Wednesday, September 05, 2007

edirne


Hava az bulutlu, hafif serin. Yolda gurbetçi arabalarından başka araç bulunmuyor. Ben ise eski mi eski bir dostum ile birlikte son sürat arabamızda ilerliyorum. Etrafta çatlamış toprakların üzerinde geniş mi geniş ayçiçeğii tarlalari var. Aracın penceresini hafiften açıp, birer sigara yakıyoruz. Vazgeçemediğimiz hüzünlerden bahsediyoruz.

Çok gecmeden edirne şehrine giriyoruz. Edirne enteresan bir şehir. Şehrin ortasında selimiye camii var. Yaninda durup camiiye şöyle bir dışarıdan bakiıoruz. `Maşallah` diyoruz, `adam yapmış be`. Camii ile ilgili yorumlarımız bu sözlerin ötesine geçmedigi gibi, içeri girip gezme ihtiyacı da duymuyoruz. Cünkü vaktimiz dar.

Sehir bu camii merkeze alıp cevresine kurulmuş. Bu haliyle paris`i andiriyor. O da eyfelin etrafına kurulmuş, yani öyle diyorlar. Ben görmedim ama sevgili dostum erman the örm görmüştü, ama bizi hiç bilgilendirmemişti. Bu vesileyle kendisini kınıyorum. Şöyle kısa bir sehir turu yapıyoruz. Tabii ki gözlerimiz yeni bir şehre ilk kez gelen her genç erkeğin yaptuğı gibi şehrin kızlarına takılıyor. `Buranın kızları nasıl acaba` diye bakıyoruz da, `maşallah diyoruz. Çoğunluğu türk hatun standartlarından daha uzun boylu olmakla birikte slav ırkı gibi sarışın ve kumrallara rastlıyoruz. Aralarında esmer bulmak mümkün değil. Şehrin erkekleri de böyle olduklarından bizim gibi esmer mi esmer gençlere bu şehirde potansiyel taleplerin yüksek olduğunu gözlüyoruz. Zaten gördüğümüz hatunların hemen hepsi ile kesişiyoruz.
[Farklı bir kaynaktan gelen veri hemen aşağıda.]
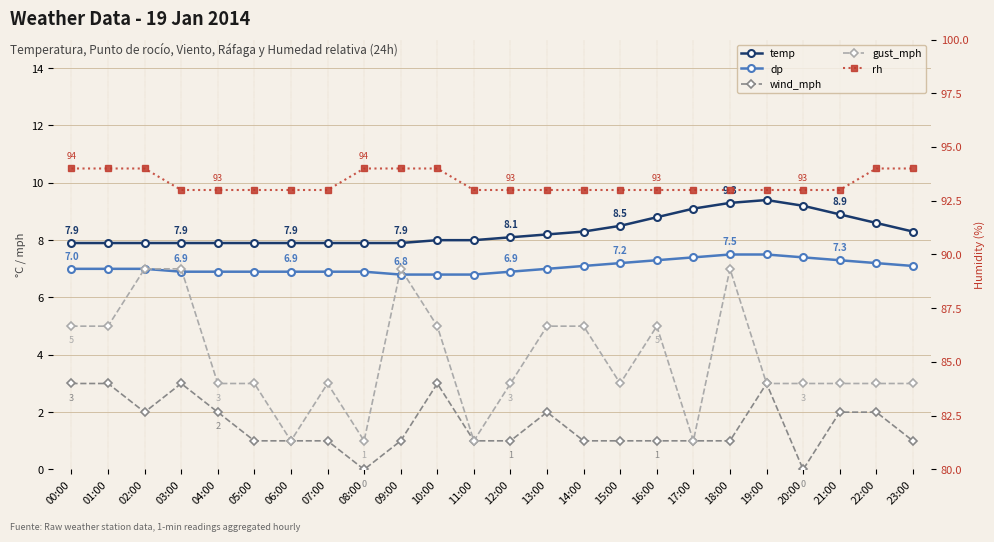

The gust_mph series shows 1.0 at 17:00. True or false?

True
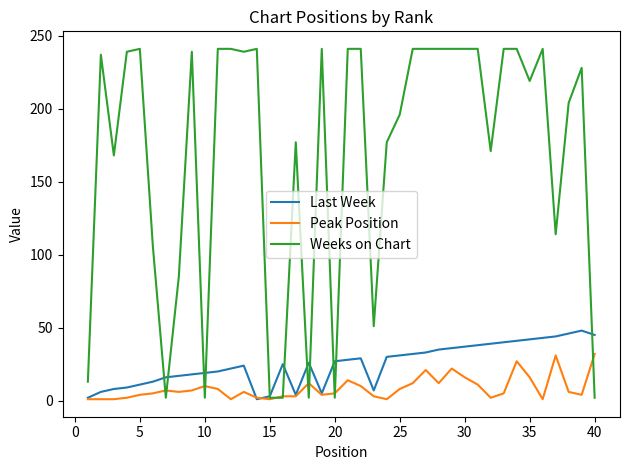

Which series has the largest total across all categories?

Weeks on Chart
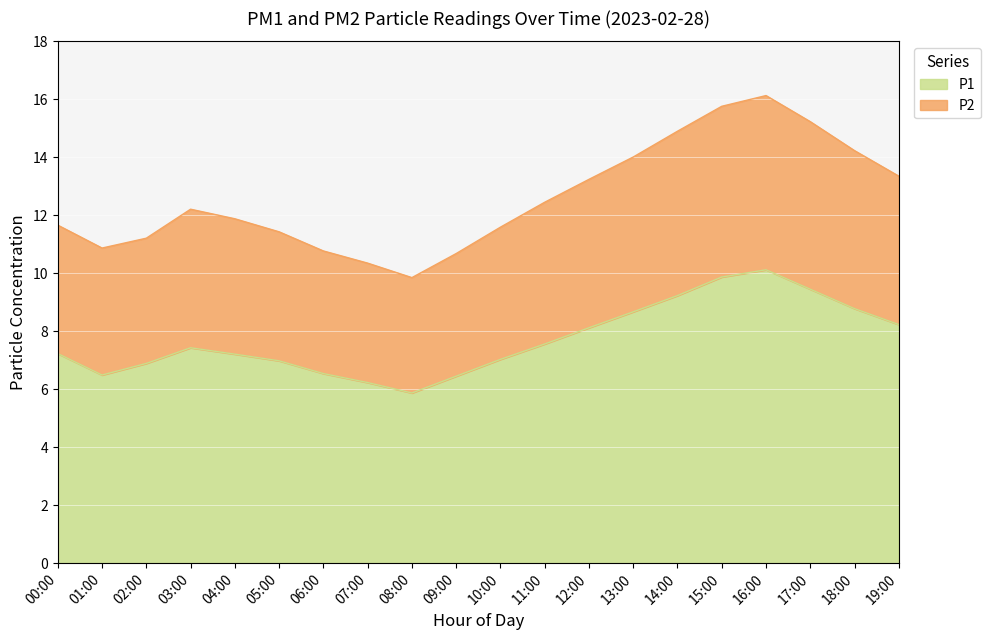

What is the total value across all series at 02:00?

11.2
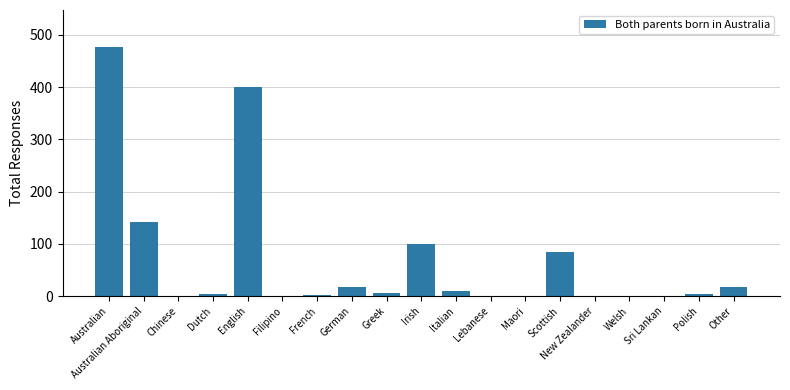

At which category does the chart reach its peak across all series?

Australian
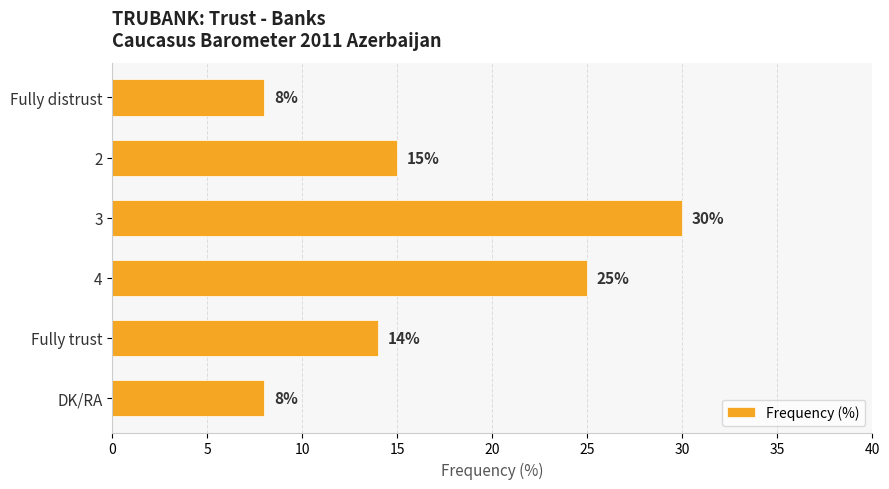

What is the label of the 5th bar from the bottom?

2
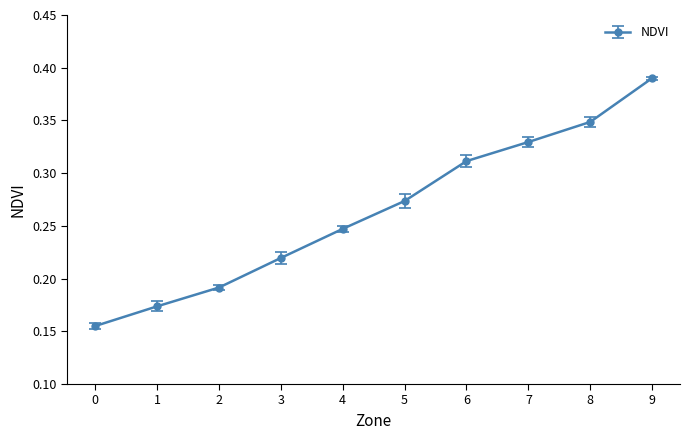

List the labels in order of value, largest first.

9, 8, 7, 6, 5, 4, 3, 2, 1, 0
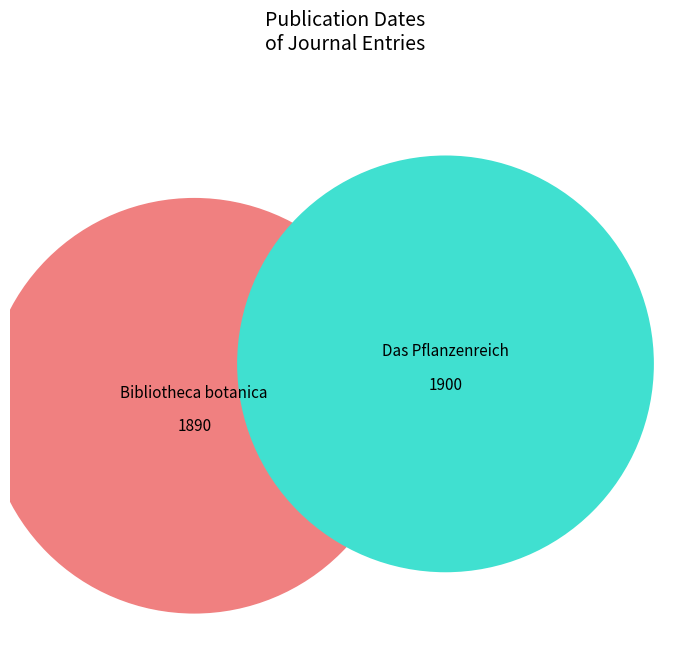

Rank the categories by value from highest to lowest.

Das Pflanzenreich, Bibliotheca botanica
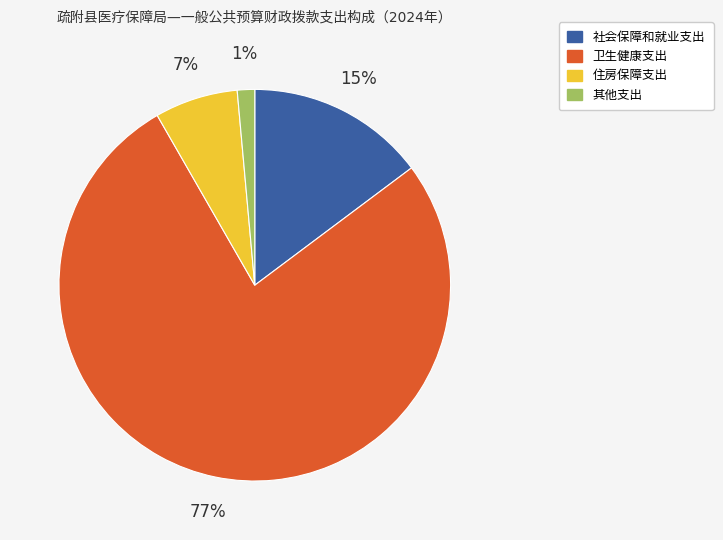

To the nearest percent, what is the average slice percentage?

25%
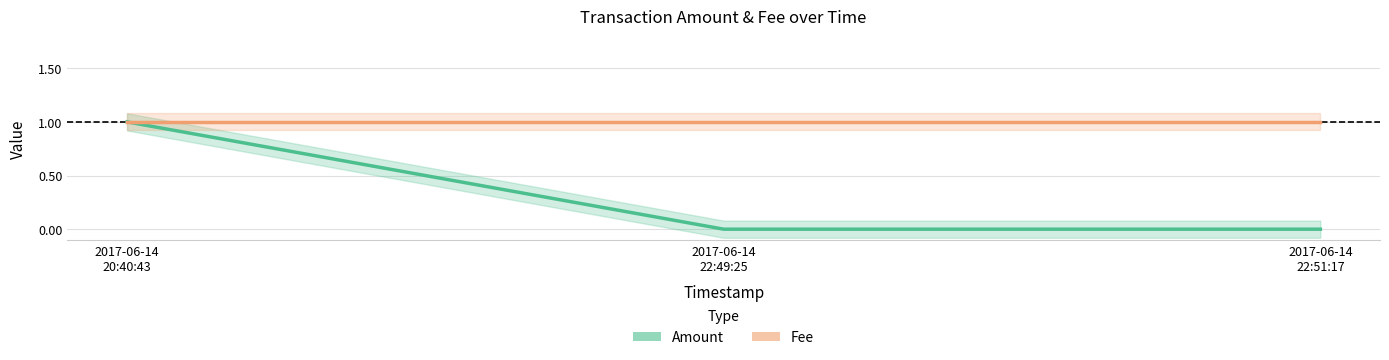

What is the label of the 3rd point from the left?

2017-06-14
22:51:17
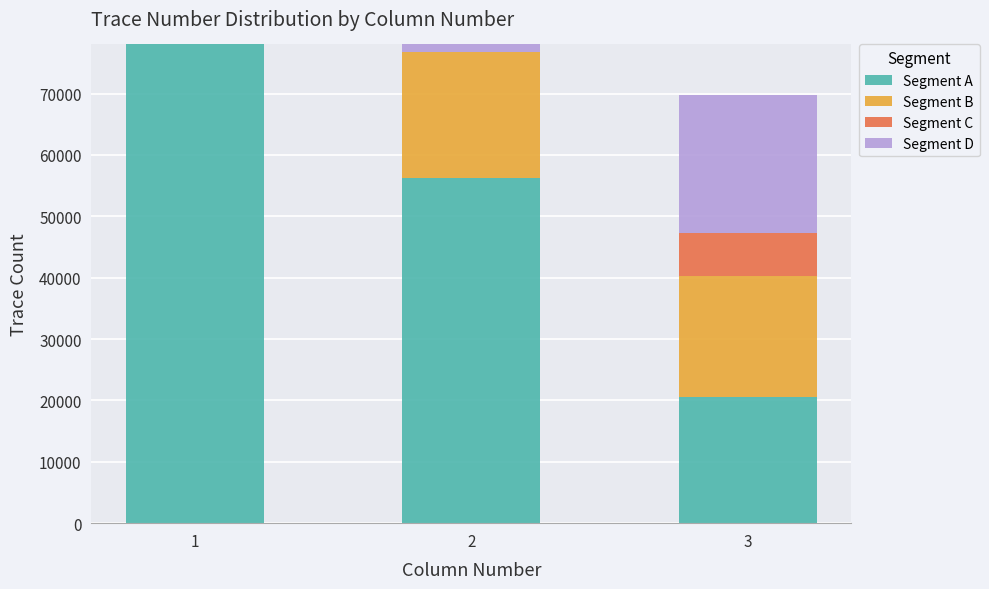

What are all the series names shown in the legend?

Segment A, Segment B, Segment C, Segment D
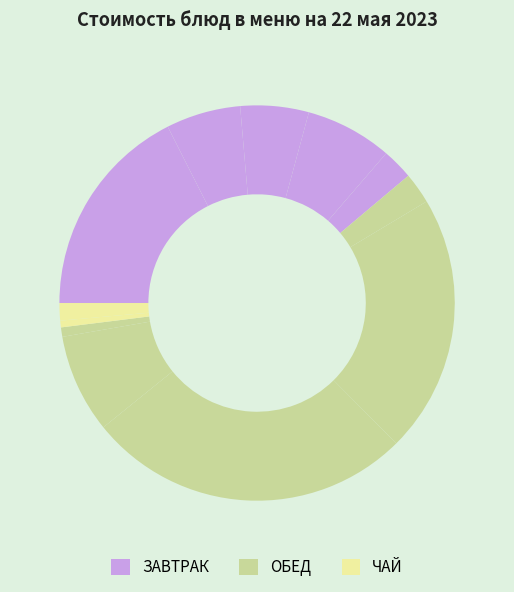

Count the number of slices in the pie.

12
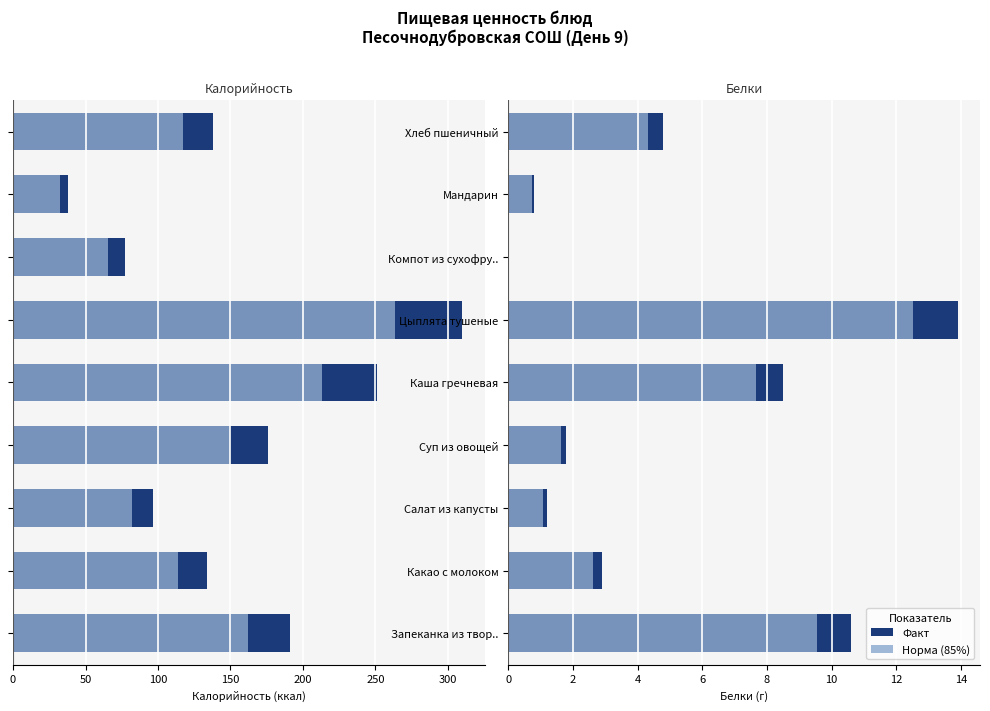

At how many categories does at least one series exceed -279?

9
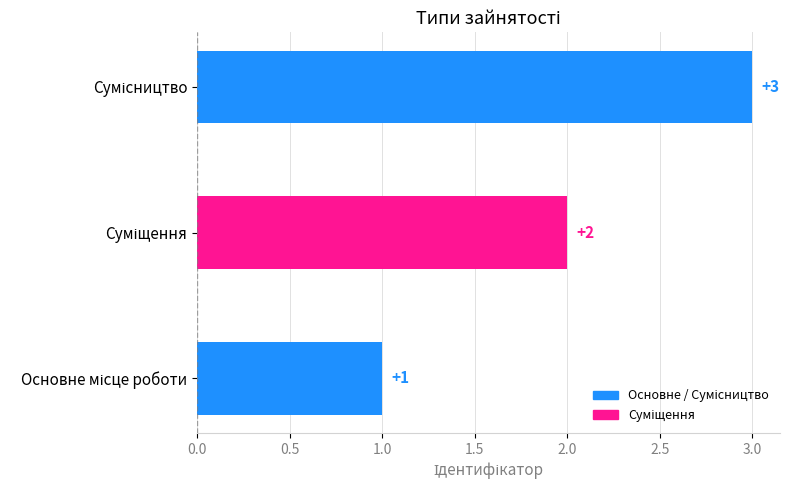

How many values are between 1 and 3?

3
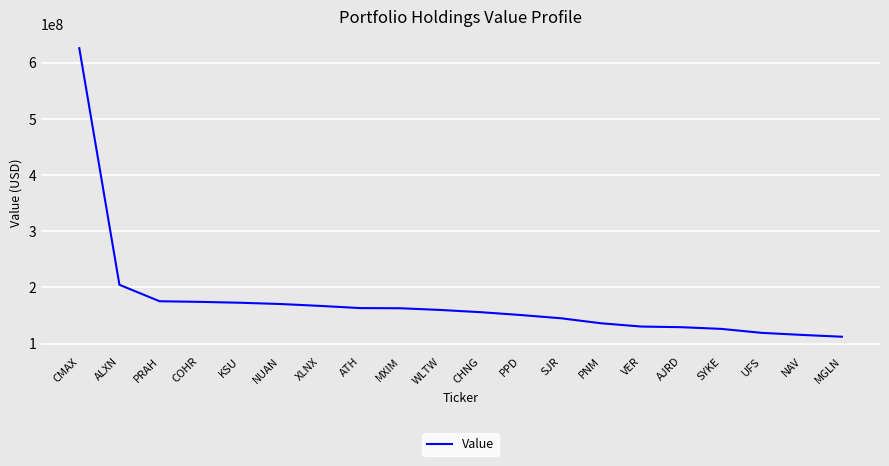

What is the minimum value shown in the chart?

112214000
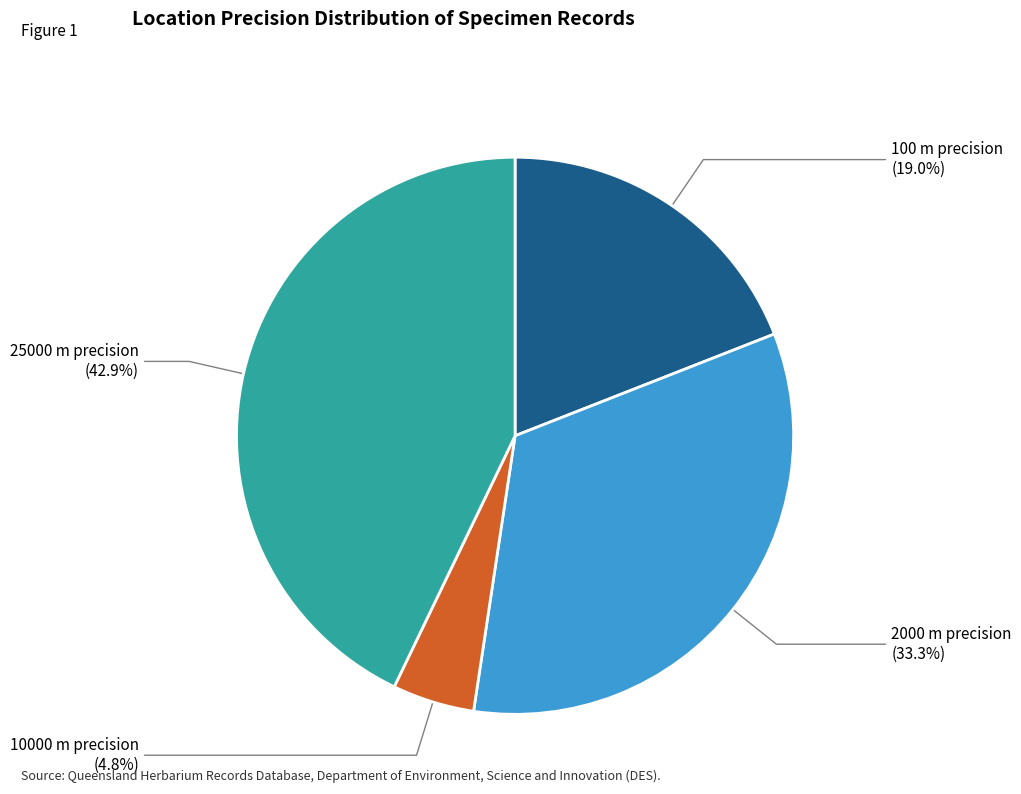

What percentage do 10000 m precision and 100 m precision together represent?

23.8%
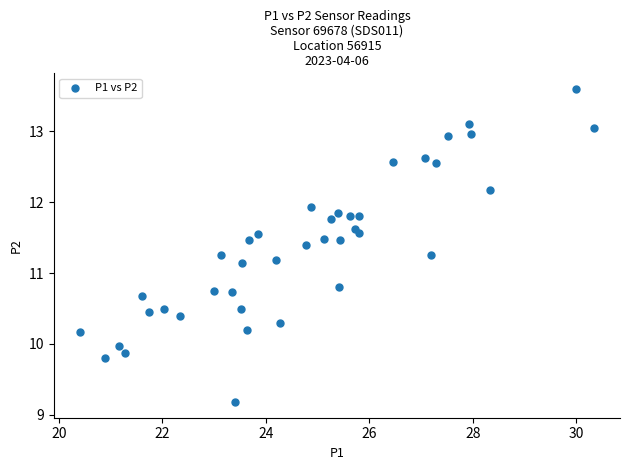

What is the range of Y values (max minus min)?

4.4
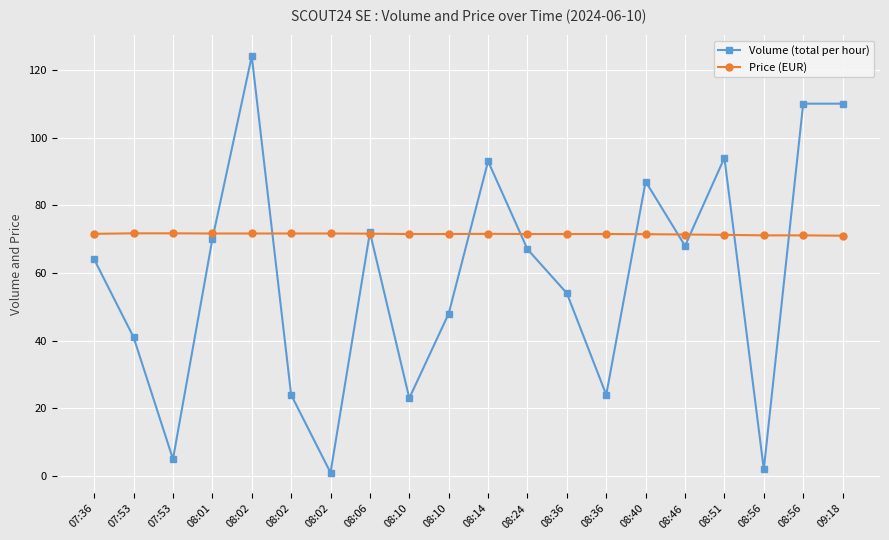

True or false: Price (EUR) and Volume (total per hour) intersect in this chart.

True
Dogru trakya üniversitesine gidiyoruz, gidip kampüsü gorelim, ögrencileri görelim ve şehri ziyaretimizin sebebi olarak kan verelim istiyoruz. Kampüse girmemiz cok kolay. Odtüdeki gibi kastırık giriş görevlileri yok. Gezmek istiyoruz dediğimizde içeri buyur ediyorlar. Kampüs beklediğimiz gibi yeşil mi yeşil. Yerleşim düzenli mi düzenli. Odtü gibi genis ormanlıklara ve çeşitli sosyal binalara sahip olmasa da şirin görünüyor gözümüze. Lakin yaz sonu olduğundan heralde etrafta çok fazla öğrenci göremiyoruz. Biz de işimizi halledip "o zaman gidelim abijim" diyoruz.

Yine vakit darlığından kırkpınar çayırına ve meriç kıyısına uğramadan şehirden ayrılıp rotamızı lüleburgaz olarak belirliyoruz.